Re: [RFC PATCH] sched/fair: use max_spare_cap_cpu if it is more energy efficient
From: brookxu
Date: Wed Oct 27 2021 - 22:09:24 EST
Dietmar Eggemann wrote on 2021/10/25 9:04 下午:
> On 22/10/2021 06:05, Xuewen Yan wrote:
>> Hi Chunguang
>>
>> brookxu <brookxu.cn@xxxxxxxxx> 于2021年10月21日周四 下午4:24写道:
>>>
>>> From: Chunguang Xu <brookxu@xxxxxxxxxxx>
>>>
>>> When debugging EAS, I found that if the task is migrated to
>>> max_spare_cap_cpu, even if the power consumption of pd is lower,
>
> The task p hasn't been migrated yet. `max_spare_cap_cpu` here is only a
> potential candidate CPU to be selected for p.
>
>>> we still put the task on prev_cpu. Maybe we should fix it.
>>>
>>> Signed-off-by: Chunguang Xu <brookxu@xxxxxxxxxxx>
>>> ---
>>> kernel/sched/fair.c | 4 +++-
>>> 1 file changed, 3 insertions(+), 1 deletion(-)
>>>
>>> diff --git a/kernel/sched/fair.c b/kernel/sched/fair.c
>>> index ff69f245b939..2ae7e03de6d2 100644
>>> --- a/kernel/sched/fair.c
>>> +++ b/kernel/sched/fair.c
>>> @@ -6867,8 +6867,10 @@ static int find_energy_efficient_cpu(struct task_struct *p, int prev_cpu)

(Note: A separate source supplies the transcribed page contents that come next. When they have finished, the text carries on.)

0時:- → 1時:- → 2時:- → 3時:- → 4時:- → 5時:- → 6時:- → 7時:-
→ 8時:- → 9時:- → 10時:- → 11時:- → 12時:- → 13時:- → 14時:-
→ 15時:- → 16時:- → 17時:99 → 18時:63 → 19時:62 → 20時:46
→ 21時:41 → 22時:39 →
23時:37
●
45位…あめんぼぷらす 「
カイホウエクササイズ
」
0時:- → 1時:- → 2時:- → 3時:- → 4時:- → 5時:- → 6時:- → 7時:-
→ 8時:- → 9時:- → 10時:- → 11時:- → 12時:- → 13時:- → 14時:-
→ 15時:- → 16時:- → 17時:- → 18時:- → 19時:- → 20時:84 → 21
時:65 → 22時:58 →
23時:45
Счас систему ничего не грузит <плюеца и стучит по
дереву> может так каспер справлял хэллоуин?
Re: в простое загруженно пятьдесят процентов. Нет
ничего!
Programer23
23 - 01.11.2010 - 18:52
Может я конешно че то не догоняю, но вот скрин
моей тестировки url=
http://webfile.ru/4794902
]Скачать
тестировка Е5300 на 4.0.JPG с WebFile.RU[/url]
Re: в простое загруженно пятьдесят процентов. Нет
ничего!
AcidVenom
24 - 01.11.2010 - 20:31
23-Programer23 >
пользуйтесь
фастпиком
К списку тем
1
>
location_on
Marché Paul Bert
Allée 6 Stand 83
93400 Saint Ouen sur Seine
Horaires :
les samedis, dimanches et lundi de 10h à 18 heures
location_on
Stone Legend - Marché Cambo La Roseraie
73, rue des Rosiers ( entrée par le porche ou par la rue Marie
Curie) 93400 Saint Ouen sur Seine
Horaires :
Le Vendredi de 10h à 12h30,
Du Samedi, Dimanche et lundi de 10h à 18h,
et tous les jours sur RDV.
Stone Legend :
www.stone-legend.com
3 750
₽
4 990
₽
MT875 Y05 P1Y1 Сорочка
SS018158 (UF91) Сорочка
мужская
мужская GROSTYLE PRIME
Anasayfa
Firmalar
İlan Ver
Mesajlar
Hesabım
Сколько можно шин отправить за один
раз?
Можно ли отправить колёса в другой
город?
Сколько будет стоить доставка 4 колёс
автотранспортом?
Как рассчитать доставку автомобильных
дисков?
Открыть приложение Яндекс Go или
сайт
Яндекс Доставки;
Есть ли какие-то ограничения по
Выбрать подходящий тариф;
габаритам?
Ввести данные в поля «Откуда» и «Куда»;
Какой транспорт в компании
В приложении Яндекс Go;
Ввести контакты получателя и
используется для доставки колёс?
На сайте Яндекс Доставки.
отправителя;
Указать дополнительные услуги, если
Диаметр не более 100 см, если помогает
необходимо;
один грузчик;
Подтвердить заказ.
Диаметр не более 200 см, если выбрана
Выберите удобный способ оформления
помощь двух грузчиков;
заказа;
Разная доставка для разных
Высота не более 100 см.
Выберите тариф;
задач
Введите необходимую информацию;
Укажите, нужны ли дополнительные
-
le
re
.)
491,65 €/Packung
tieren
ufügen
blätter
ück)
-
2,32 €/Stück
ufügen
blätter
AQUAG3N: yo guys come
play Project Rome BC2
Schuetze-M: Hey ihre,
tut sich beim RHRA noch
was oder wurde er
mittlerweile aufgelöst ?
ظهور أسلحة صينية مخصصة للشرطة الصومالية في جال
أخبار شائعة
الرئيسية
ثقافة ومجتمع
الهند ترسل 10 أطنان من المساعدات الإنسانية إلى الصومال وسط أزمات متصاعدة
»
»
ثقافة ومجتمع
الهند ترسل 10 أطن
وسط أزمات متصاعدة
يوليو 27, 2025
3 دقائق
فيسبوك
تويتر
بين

>>> /* Evaluate the energy impact of using max_spare_cap_cpu. */
>>> if (max_spare_cap_cpu >= 0) {
>>> cur_delta = compute_energy(p, max_spare_cap_cpu, pd);
>>> - if (cur_delta < base_energy_pd)
>>
>> this is aimed to prevent the cur_delta < 0, and usuallly, when the
>> task was put on the max_spare_cpu, the cur_power should be bigger than
>> base_pd_power,
>> if the cur_power < base_pd_power, the cpu util may have changed, at
>> this time, we should keep prev_cpu.
>>
>> You can look at below discuss and patch:
>> https://lore.kernel.org/all/20210429101948.31224-3-Pierre.Gondois@xxxxxxx/
>> https://lore.kernel.org/all/CAB8ipk_vgtg5d1obH36BYfNLZosbwr2k_U3xnAD4=H5uZt_M_g@xxxxxxxxxxxxxx/
>
> That's correct. `prev_delta < base_energy_pd` or `cur_delta <
> base_energy_pd` indicate the rare case that `compute_energy() { ->
> cpu_util_next() -> cpu util }` returns a higher energy value for the
> perf domain w/o the task p than w/ it.
>
> `base_energy_pd` stands for the energy spend on the CPUs of the Perf
> Domain (PD) w/o considering the task p (compute_energy(p, *-1*, pd)),
> `dst_cpu == -1`.
>
> If this happens to a candidate CPU (prev_cpu or a per-PD
> max_spare_cap_cpu) we bail out and return target (i.e. prev_cpu) because
> we can't compare the energy values (prev_delta and best_delta) later on
> in this case.
Right, thanks all :)
> [...]
>